DSR has emerged as an efficient and economically viable alternative to traditional rice farming methods as it saves scarce and expensive resources such as labor and water and reduces GHG emissions. Recently, DSR has been widely practiced in many Asian countries such as Malaysia, Sri Lanka, Vietnam, Thailand, Cambodia, and the Philippines. Many other countries including South Asia are going through this transition from manual transplanting to mechanized DSR. In future, with labor and water becoming increasingly scarce and expensive; alternative rice establishment methods which are labor and water efficient, such as DSR, will be the preferred method of rice cultivation.

Under the agreement, Bayer will provide access to Bayer-owned genetic materials (hybrids), seed and drone technologies, as well as in-kind activities for DSRC research and testing.
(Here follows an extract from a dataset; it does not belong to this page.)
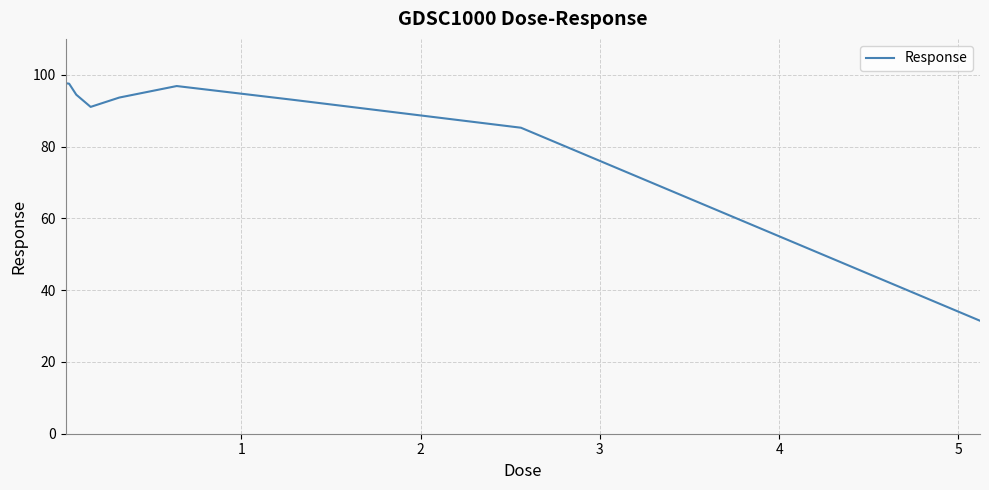

What is the smallest value displayed?

31.5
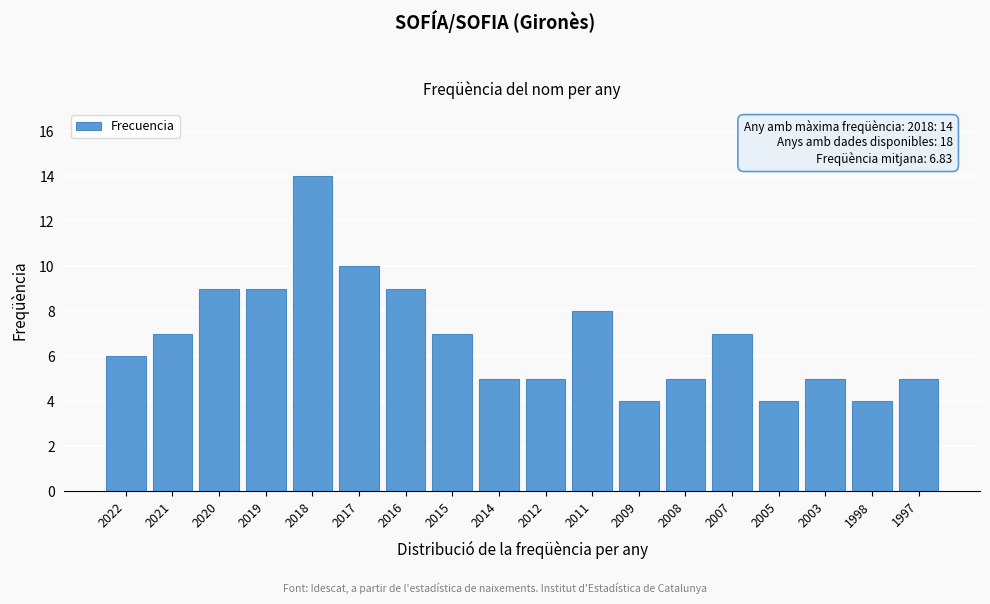

Reading left to right, extract all data points from this chart.

2022=6	2021=7	2020=9	2019=9	2018=14	2017=10	2016=9	2015=7	2014=5	2012=5	2011=8	2009=4	2008=5	2007=7	2005=4	2003=5	1998=4	1997=5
Other agriculture initiatives

Also providing economic stability for farmers is a new agriculture certification structure, Regenerative Organic Certified (ROC). As Environmental Leader reported just yesterday, the new structure will help ensure soil health and ecological land management, model pasture-based animal welfare, create resilient regional ecosystems and communities, and provide economic stability for farmers and ranchers, the founding coalition hopes. ROC is being launched later this year by the Regenerative Organic Alliance, a coalition of organizations and businesses including Patagonia, Horizon Organic, Dr. Bronner’s, Rodale Institute, Grain Place Foods, White Oak Pastures, and more. It was created to “model an ecological and ethical system for agricultural production that addresses the problems of factory farming, climate change, and economic injustice, locally and globally,” the alliance states. Certification will also, over time, increase carbon capture in soil.

Only products that are certified under the USDA organic program are eligible to meet the ROC criteria.